Manyalaco – Komisi II DPR RI mempercepat pembahasan revisi Undang-Undang Nomor 20 Tahun 2023 tentang Aparatur Sipil Negara (UU ASN). Revisi ini termasuk dalam Program Legislasi Nasional (Prolegnas) prioritas tahun 2025.
Revisi Dinilai Terlalu Sempit
Wakil Ketua Komisi II DPR, Zulfikar Arse Sadikin, menyebut revisi yang diusulkan hanya menyasar satu pasal. Pasal tersebut mengatur pengangkatan, pemberhentian, dan pemindahan pejabat tinggi ASN yang rencananya akan ditarik langsung ke presiden.
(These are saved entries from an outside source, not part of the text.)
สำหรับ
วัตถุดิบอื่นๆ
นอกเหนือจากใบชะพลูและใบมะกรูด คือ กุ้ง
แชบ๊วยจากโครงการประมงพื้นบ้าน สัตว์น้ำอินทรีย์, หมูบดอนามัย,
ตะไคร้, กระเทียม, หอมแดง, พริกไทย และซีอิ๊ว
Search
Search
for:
“Jadi hanya mengubah satu pasal, saya enggak hapal isinya itu, tapi isinya itu pengangkatan, pemberhentian, dan pemindahan pimpinan tinggi, pimpinan tinggi pratama, pimpinan tinggi madya ditarik ke presiden,” kata Zulfikar saat ditemui di kantor Bawaslu, Jakarta, Selasa (15/4/2025).
Ia menilai langkah ini berpotensi menghilangkan semangat desentralisasi yang dijamin dalam konstitusi. “Menafikan negara kesatuan desentralisasi, kan? Menafikan otonomi yang seluas-luasnya di UUD dinyatakan, termasuk menafikan kewenangan pejabat bina kepegawaian,” ujarnya.
Kritik Sentralisasi Kewenangan
Zulfikar menolak sentralisasi kewenangan ke pemerintah pusat. Menurutnya, hal ini bisa melemahkan otonomi daerah dan mengganggu sistem pemerintahan yang telah berjalan.
Selain itu, ia juga mendorong agar pembahasan revisi UU Pemilu dikembalikan ke Komisi II. Saat ini, RUU Pemilu masih berada di tangan Badan Legislasi (Baleg) sebagai pengusul utama.
“Kami sudah lobi ke pimpinan dan terakhir saya bincang-bincang dengan wakil ketua DPR dari Golkar, sudah ada arah untuk mengembalikannya ke Komisi II,” jelasnya.
Netralitas ASN Jadi Sorotan
Ketua Komisi II DPR, Muhammad Rifqinizamy Karsayuda, menyampaikan bahwa revisi UU ASN akan mulai dibahas pada Februari 2025. Proses pembahasan akan dilakukan setelah naskah akademik selesai disusun.
“Tergantung mereka (Badan Keahlian DPR). Ya, saya sih target ini sudah mulai masuk pembahasan ke komisi di masa sidang ini,” ujar Rifqi di Kompleks Parlemen, Kamis (30/1/2025).
Rifqi menegaskan bahwa salah satu tujuan revisi adalah memastikan netralitas ASN dalam pemilihan kepala daerah. Banyak laporan menunjukkan keterlibatan ASN dalam politik praktis.
“Secara normatif mereka dituntut untuk netral, tapi di sisi yang lain karier mereka sangat tergantung dari situasi politik, terutama hasil pilkada di provinsi, kabupaten, kota masing-masing,” katanya.
Perlu Posisi Aman untuk ASN
Ia menekankan pentingnya posisi yang aman bagi ASN, terutama mereka yang menjabat di posisi strategis. “Untuk menjaga netralitas, sistem merit pada sisi yang lain, dan tidak terlibat dalam kegiatan-kegiatan politik praktis, kita perlu merumuskan kembali kira-kira bagaimana positioning ASN,” tutup Rifqi.